= List of largest companies in Finland =

This article lists the largest companies in Finland in terms of their revenue, net profit and total assets, according to the American business magazines Fortune and Forbes.
== 2021 Fortune list ==
This list displays all Finnish companies in the Fortune Global 500, which ranks the world's largest companies by annual revenue. The figures below are given in millions of US dollars and are for the fiscal year 2020. Also listed are the headquarters location, net profit, number of employees worldwide and industry sector of each company.

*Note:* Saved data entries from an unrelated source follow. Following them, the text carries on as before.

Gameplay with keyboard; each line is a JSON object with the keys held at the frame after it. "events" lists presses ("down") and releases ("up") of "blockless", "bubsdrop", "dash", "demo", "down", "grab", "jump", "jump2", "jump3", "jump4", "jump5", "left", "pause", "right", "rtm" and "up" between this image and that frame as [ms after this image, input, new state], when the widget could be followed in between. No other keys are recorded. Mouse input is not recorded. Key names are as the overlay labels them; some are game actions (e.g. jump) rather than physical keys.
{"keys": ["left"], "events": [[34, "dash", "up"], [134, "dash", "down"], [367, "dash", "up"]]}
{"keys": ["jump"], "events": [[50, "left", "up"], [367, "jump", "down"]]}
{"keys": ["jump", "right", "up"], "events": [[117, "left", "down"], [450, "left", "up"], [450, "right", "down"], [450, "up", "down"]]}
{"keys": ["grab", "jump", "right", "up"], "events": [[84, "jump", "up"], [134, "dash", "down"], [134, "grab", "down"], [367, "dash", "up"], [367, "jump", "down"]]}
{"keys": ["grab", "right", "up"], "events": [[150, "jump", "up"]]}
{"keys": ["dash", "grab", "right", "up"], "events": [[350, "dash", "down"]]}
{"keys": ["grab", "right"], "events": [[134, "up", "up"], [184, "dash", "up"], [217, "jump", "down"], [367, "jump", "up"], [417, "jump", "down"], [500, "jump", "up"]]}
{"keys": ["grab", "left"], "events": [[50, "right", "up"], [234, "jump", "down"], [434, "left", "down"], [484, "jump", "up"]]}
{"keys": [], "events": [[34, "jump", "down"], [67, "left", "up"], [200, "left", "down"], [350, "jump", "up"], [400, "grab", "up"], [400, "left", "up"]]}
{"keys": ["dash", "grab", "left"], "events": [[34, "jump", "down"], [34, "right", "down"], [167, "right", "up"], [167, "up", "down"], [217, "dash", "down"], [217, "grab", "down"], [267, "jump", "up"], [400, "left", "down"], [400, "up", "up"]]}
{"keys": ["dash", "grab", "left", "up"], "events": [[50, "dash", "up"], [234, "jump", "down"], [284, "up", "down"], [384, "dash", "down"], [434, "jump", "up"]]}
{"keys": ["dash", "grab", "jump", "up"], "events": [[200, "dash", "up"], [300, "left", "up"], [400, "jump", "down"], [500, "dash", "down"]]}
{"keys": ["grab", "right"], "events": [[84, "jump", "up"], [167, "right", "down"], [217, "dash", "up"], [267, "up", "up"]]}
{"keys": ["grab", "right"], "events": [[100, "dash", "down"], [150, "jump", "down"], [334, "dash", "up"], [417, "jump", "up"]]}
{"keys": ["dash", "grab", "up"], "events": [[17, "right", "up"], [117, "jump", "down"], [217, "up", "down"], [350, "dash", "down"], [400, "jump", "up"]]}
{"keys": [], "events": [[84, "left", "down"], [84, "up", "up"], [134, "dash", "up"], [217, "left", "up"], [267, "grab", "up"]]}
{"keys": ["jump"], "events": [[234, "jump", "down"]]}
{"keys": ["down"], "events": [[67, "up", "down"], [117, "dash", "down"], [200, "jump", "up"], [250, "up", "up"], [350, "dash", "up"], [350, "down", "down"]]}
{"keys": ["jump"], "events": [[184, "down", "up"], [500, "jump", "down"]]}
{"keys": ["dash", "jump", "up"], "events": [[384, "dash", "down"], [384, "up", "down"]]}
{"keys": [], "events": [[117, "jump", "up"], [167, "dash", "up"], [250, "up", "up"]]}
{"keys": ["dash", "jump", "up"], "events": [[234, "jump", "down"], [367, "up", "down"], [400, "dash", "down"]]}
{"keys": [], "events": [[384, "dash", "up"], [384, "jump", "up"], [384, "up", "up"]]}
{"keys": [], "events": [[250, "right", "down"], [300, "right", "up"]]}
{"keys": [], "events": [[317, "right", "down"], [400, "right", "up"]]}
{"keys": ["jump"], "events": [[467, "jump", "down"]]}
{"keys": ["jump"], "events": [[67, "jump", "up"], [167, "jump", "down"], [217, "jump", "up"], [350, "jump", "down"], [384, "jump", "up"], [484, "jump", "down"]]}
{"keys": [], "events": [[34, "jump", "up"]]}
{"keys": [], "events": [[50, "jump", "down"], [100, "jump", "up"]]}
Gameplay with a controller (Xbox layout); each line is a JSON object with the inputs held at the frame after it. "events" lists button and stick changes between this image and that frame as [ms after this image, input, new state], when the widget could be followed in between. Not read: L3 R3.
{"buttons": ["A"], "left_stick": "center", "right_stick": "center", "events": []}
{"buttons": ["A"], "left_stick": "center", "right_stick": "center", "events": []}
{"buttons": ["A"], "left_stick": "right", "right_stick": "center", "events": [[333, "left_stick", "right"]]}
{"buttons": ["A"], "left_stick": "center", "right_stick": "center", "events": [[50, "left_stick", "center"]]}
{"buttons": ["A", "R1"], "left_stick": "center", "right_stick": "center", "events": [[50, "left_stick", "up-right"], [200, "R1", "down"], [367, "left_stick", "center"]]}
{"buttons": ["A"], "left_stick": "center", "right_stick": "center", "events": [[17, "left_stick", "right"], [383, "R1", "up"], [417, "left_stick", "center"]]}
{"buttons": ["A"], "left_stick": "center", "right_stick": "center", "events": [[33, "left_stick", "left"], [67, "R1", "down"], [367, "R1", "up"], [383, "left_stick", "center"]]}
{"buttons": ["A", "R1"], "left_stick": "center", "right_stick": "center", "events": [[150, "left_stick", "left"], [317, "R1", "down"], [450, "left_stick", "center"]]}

| Rank | Fortune 500 rank | Name | Industry | Revenue (USD millions) | Profits (USD millions) | Employees | Headquarters |
|---|---|---|---|---|---|---|---|
| 1 | 186 | Fortum | Electricity | 55,850 | 2,077 | 19,933 | Espoo |
| 2 | 485 | Nokia | Technology | 24,899 | −2,875 | 92,039 | Espoo |

== 2021 Forbes list ==

This list is based on the Forbes Global 2000, which ranks the world's 2,000 largest publicly traded companies. The Forbes list takes into account a multitude of factors, including the revenue, net profit, total assets and market value of each company; each factor is given a weighted rank in terms of importance when considering the overall ranking. The table below also lists the headquarters location and industry sector of each company. The figures are in billions of US dollars and are for the year 2020. All 9 companies from Finland are listed.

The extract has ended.